Writer's picture: greenebarrettgreenebarrett

In the many performance audits we read each year, a common recurring problem is staff capacity. While this isn’t a new issue, we're confident that it will get increasing attention in coming months – an outgrowth of the nearly universal problem that state and local government entities currently have with escalating turnover and declining job applications (two topics we’ve recently written about for Route Fifty).


Understaffing is one frequently cited reason for tardy reports or missed deadlines. Not surprisingly, in the last couple of years, it has also been a significant factor in audits about overtime. In addition, inexperienced or absent staff can be cited as the reason for financial errors.


Since understaffing is so often the cause of a host of problems, we jumped at the chance to read a recent audit that focused specifically on this issue -- not just its ramifications. This document, which we think is useful for state and local agency leaders around the country -- and their HR offices -- was produced by the Atlanta Auditor in a February 2022 performance audit about “Facilities Management Staffing and Scheduling” in Atlanta’s Department of Aviation.


While a lack of attention to staffing can have all kinds of negative effects, the problems in this audit are particularly significant since, as the auditors wrote, "Adequate staffing and scheduling in the Facilities Management division is vital to airport operations and safety.”

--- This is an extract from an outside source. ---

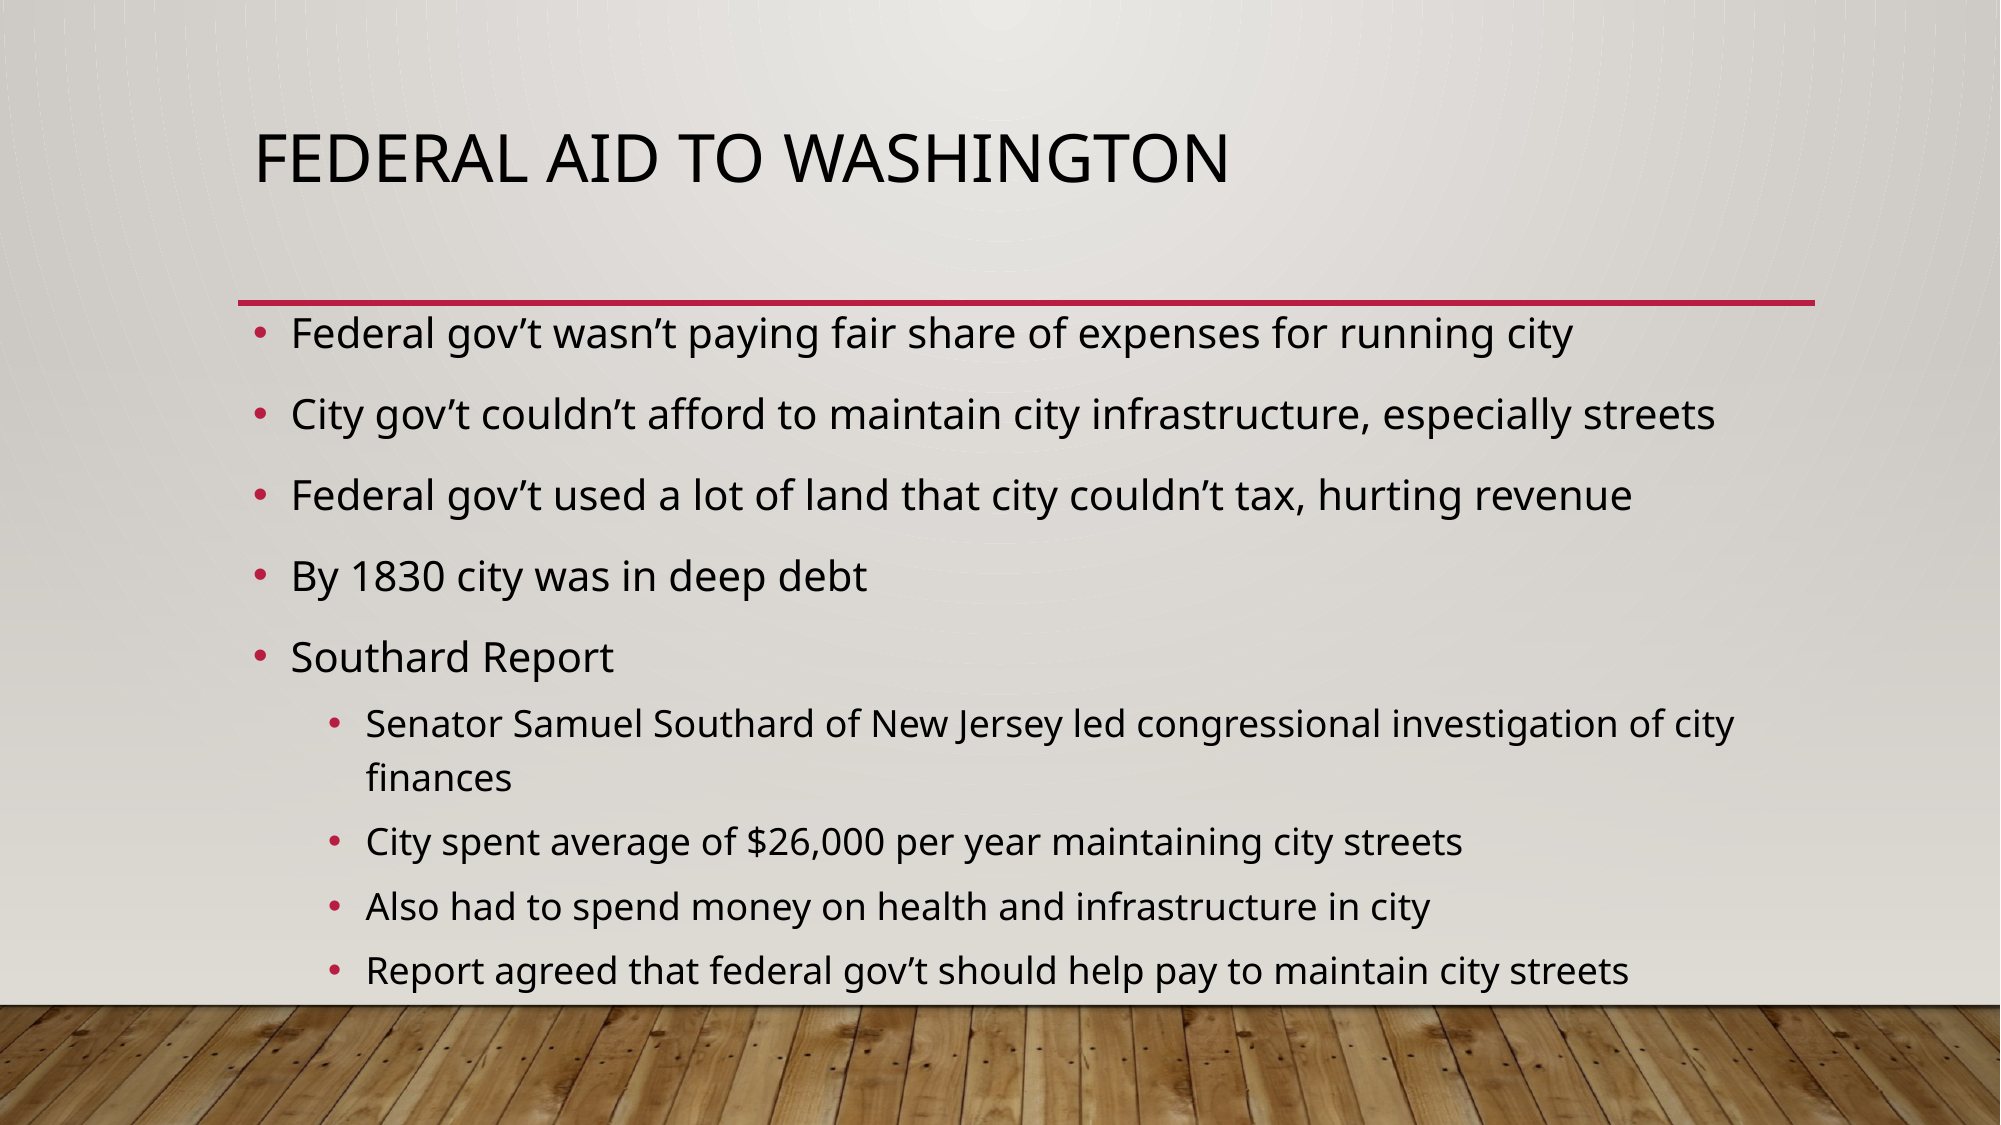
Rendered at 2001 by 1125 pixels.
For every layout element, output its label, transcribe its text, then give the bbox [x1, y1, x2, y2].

picture [0, 1005, 2000, 1125]
title Federal aid to washington [238, 117, 1814, 289]
list Federal gov’t wasn’t paying fair share of expenses for running city City gov’t couldn’t afford to maintain city infrastructure, especially streets Federal gov’t used a lot of land that city couldn’t tax, hurting revenue By 1830 city was in deep debt Southard Report Senator Samuel Southard of New Jersey led congressional investigation of city finances City spent average of $26,000 per year maintaining city streets Also had to spend money on health and infrastructure in city Report agreed that federal gov’t should help pay to maintain city streets [238, 289, 1814, 1025]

The Hartsfield-Jackson International Airport, owned by the City of Atlanta, is one of the world’s busiest. One worrisome piece of data: 17% of technical staff did not have required licenses or certifications.


Many of the findings – and recommendations -- in the audit related to data systems that were improving, but were still diffuse, sometimes paper-based, often inconsistently used, and plagued with missing data. Close to 17% of data fields were blank and only 65% of work orders included start dates and finish dates.


While noting the difficulties of comparing airports, due to different methods of measurement and the issues that come with self-reported statistics, the audit noted that Atlanta had a passenger to staff ratio “four times higher than the median”, based on six large airports that auditors contacted for comparison.


The city data problems hampered management’s ability to make decisions about staff or schedules. “Facilities Management’s workload information is incomplete and inaccurate,” auditors wrote. The result? “Division management cannot analyze and determine resource needs.”


Another problem was the absence of a salary and compensation study to provide documented evidence that salaries were uncompetitive with the market, a problem that hobbles the division’s efforts to fill positions. Uncompetitive city pay “has affected the department’s ability to hire technical staff, such as electricians,” auditors wrote. In fact, 30% of the electrician positions in February 2021 were vacant.